[EXTRACTED RECORDS Boundary: Start]

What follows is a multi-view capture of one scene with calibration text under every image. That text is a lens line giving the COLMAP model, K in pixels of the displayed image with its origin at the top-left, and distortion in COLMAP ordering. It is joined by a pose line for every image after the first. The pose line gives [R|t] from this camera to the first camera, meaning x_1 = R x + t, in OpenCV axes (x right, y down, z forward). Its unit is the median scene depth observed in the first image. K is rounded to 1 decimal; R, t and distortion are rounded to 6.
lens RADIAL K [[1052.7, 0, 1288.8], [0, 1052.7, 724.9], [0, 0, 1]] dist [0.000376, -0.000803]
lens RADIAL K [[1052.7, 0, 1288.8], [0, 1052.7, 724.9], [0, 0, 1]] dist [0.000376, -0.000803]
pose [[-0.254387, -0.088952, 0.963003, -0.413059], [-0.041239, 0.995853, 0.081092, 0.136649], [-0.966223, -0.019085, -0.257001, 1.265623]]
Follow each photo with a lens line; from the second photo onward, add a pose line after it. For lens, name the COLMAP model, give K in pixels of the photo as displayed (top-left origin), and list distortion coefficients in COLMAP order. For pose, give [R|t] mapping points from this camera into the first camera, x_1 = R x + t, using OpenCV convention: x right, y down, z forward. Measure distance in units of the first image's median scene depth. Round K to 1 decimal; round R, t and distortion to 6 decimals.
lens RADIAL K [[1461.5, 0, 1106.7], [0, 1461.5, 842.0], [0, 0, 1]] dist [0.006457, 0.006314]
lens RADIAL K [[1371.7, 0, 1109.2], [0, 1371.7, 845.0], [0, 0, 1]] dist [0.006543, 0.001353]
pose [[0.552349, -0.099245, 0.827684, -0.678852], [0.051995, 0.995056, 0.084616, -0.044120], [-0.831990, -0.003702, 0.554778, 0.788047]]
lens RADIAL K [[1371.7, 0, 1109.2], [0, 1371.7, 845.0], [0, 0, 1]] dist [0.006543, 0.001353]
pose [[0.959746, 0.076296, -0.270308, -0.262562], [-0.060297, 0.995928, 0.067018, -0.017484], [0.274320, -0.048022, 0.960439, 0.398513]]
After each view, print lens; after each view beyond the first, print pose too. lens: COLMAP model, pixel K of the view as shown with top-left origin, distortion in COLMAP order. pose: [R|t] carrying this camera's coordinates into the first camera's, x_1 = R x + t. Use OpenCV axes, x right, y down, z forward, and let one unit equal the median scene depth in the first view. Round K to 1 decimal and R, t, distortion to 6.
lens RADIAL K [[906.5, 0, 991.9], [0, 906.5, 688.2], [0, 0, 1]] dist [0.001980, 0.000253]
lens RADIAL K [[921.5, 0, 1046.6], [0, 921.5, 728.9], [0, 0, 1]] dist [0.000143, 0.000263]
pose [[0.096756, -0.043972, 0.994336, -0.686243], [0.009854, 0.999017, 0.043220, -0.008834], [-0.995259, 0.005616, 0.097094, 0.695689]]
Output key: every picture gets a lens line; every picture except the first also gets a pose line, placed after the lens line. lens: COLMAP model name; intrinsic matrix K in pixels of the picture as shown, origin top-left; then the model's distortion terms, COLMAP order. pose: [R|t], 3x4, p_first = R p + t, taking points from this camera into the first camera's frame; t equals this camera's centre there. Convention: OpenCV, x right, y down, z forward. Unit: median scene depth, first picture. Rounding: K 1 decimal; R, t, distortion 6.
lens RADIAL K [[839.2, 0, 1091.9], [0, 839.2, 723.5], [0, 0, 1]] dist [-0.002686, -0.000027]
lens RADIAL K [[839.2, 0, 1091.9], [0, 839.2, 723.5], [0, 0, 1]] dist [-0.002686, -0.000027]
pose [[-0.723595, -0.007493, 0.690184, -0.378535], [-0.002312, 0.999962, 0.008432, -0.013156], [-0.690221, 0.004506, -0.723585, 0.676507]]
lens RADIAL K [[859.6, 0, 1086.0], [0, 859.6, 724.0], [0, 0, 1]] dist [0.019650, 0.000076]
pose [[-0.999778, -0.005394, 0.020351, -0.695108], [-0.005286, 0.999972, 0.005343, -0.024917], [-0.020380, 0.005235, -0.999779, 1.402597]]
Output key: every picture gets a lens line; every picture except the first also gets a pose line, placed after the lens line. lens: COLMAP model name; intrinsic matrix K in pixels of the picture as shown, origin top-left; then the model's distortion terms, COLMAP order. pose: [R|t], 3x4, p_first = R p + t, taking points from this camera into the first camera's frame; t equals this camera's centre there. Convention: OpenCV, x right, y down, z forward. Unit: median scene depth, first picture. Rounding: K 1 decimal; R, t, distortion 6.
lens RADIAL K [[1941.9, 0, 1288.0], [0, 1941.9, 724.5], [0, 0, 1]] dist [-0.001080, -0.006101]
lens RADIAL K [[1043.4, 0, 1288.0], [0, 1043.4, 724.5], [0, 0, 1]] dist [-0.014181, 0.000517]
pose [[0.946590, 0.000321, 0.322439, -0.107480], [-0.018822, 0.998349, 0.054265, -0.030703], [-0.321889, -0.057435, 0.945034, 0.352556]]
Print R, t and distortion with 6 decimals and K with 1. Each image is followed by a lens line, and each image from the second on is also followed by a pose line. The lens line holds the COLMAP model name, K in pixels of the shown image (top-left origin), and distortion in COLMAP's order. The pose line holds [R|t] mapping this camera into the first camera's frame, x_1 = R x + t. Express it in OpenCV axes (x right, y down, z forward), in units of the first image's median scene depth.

[EXTRACTED RECORDS Boundary: End]

▶ _DESCRIPTION OF THE TASK_: Transcribe the full listing above without leaving anything out.

▶ _THE COMPLETED TASK_:
What follows is a multi-view capture of one scene with calibration text under every image. That text is a lens line giving the COLMAP model, K in pixels of the displayed image with its origin at the top-left, and distortion in COLMAP ordering. It is joined by a pose line for every image after the first. The pose line gives [R|t] from this camera to the first camera, meaning x_1 = R x + t, in OpenCV axes (x right, y down, z forward). Its unit is the median scene depth observed in the first image. K is rounded to 1 decimal; R, t and distortion are rounded to 6.
lens RADIAL K [[1052.7, 0, 1288.8], [0, 1052.7, 724.9], [0, 0, 1]] dist [0.000376, -0.000803]
lens RADIAL K [[1052.7, 0, 1288.8], [0, 1052.7, 724.9], [0, 0, 1]] dist [0.000376, -0.000803]
pose [[-0.254387, -0.088952, 0.963003, -0.413059], [-0.041239, 0.995853, 0.081092, 0.136649], [-0.966223, -0.019085, -0.257001, 1.265623]]
Follow each photo with a lens line; from the second photo onward, add a pose line after it. For lens, name the COLMAP model, give K in pixels of the photo as displayed (top-left origin), and list distortion coefficients in COLMAP order. For pose, give [R|t] mapping points from this camera into the first camera, x_1 = R x + t, using OpenCV convention: x right, y down, z forward. Measure distance in units of the first image's median scene depth. Round K to 1 decimal; round R, t and distortion to 6 decimals.
lens RADIAL K [[1461.5, 0, 1106.7], [0, 1461.5, 842.0], [0, 0, 1]] dist [0.006457, 0.006314]
lens RADIAL K [[1371.7, 0, 1109.2], [0, 1371.7, 845.0], [0, 0, 1]] dist [0.006543, 0.001353]
pose [[0.552349, -0.099245, 0.827684, -0.678852], [0.051995, 0.995056, 0.084616, -0.044120], [-0.831990, -0.003702, 0.554778, 0.788047]]
lens RADIAL K [[1371.7, 0, 1109.2], [0, 1371.7, 845.0], [0, 0, 1]] dist [0.006543, 0.001353]
pose [[0.959746, 0.076296, -0.270308, -0.262562], [-0.060297, 0.995928, 0.067018, -0.017484], [0.274320, -0.048022, 0.960439, 0.398513]]
After each view, print lens; after each view beyond the first, print pose too. lens: COLMAP model, pixel K of the view as shown with top-left origin, distortion in COLMAP order. pose: [R|t] carrying this camera's coordinates into the first camera's, x_1 = R x + t. Use OpenCV axes, x right, y down, z forward, and let one unit equal the median scene depth in the first view. Round K to 1 decimal and R, t, distortion to 6.
lens RADIAL K [[906.5, 0, 991.9], [0, 906.5, 688.2], [0, 0, 1]] dist [0.001980, 0.000253]
lens RADIAL K [[921.5, 0, 1046.6], [0, 921.5, 728.9], [0, 0, 1]] dist [0.000143, 0.000263]
pose [[0.096756, -0.043972, 0.994336, -0.686243], [0.009854, 0.999017, 0.043220, -0.008834], [-0.995259, 0.005616, 0.097094, 0.695689]]
Output key: every picture gets a lens line; every picture except the first also gets a pose line, placed after the lens line. lens: COLMAP model name; intrinsic matrix K in pixels of the picture as shown, origin top-left; then the model's distortion terms, COLMAP order. pose: [R|t], 3x4, p_first = R p + t, taking points from this camera into the first camera's frame; t equals this camera's centre there. Convention: OpenCV, x right, y down, z forward. Unit: median scene depth, first picture. Rounding: K 1 decimal; R, t, distortion 6.
lens RADIAL K [[839.2, 0, 1091.9], [0, 839.2, 723.5], [0, 0, 1]] dist [-0.002686, -0.000027]
lens RADIAL K [[839.2, 0, 1091.9], [0, 839.2, 723.5], [0, 0, 1]] dist [-0.002686, -0.000027]
pose [[-0.723595, -0.007493, 0.690184, -0.378535], [-0.002312, 0.999962, 0.008432, -0.013156], [-0.690221, 0.004506, -0.723585, 0.676507]]
lens RADIAL K [[859.6, 0, 1086.0], [0, 859.6, 724.0], [0, 0, 1]] dist [0.019650, 0.000076]
pose [[-0.999778, -0.005394, 0.020351, -0.695108], [-0.005286, 0.999972, 0.005343, -0.024917], [-0.020380, 0.005235, -0.999779, 1.402597]]
Output key: every picture gets a lens line; every picture except the first also gets a pose line, placed after the lens line. lens: COLMAP model name; intrinsic matrix K in pixels of the picture as shown, origin top-left; then the model's distortion terms, COLMAP order. pose: [R|t], 3x4, p_first = R p + t, taking points from this camera into the first camera's frame; t equals this camera's centre there. Convention: OpenCV, x right, y down, z forward. Unit: median scene depth, first picture. Rounding: K 1 decimal; R, t, distortion 6.
lens RADIAL K [[1941.9, 0, 1288.0], [0, 1941.9, 724.5], [0, 0, 1]] dist [-0.001080, -0.006101]
lens RADIAL K [[1043.4, 0, 1288.0], [0, 1043.4, 724.5], [0, 0, 1]] dist [-0.014181, 0.000517]
pose [[0.946590, 0.000321, 0.322439, -0.107480], [-0.018822, 0.998349, 0.054265, -0.030703], [-0.321889, -0.057435, 0.945034, 0.352556]]
Print R, t and distortion with 6 decimals and K with 1. Each image is followed by a lens line, and each image from the second on is also followed by a pose line. The lens line holds the COLMAP model name, K in pixels of the shown image (top-left origin), and distortion in COLMAP's order. The pose line holds [R|t] mapping this camera into the first camera's frame, x_1 = R x + t. Express it in OpenCV axes (x right, y down, z forward), in units of the first image's median scene depth.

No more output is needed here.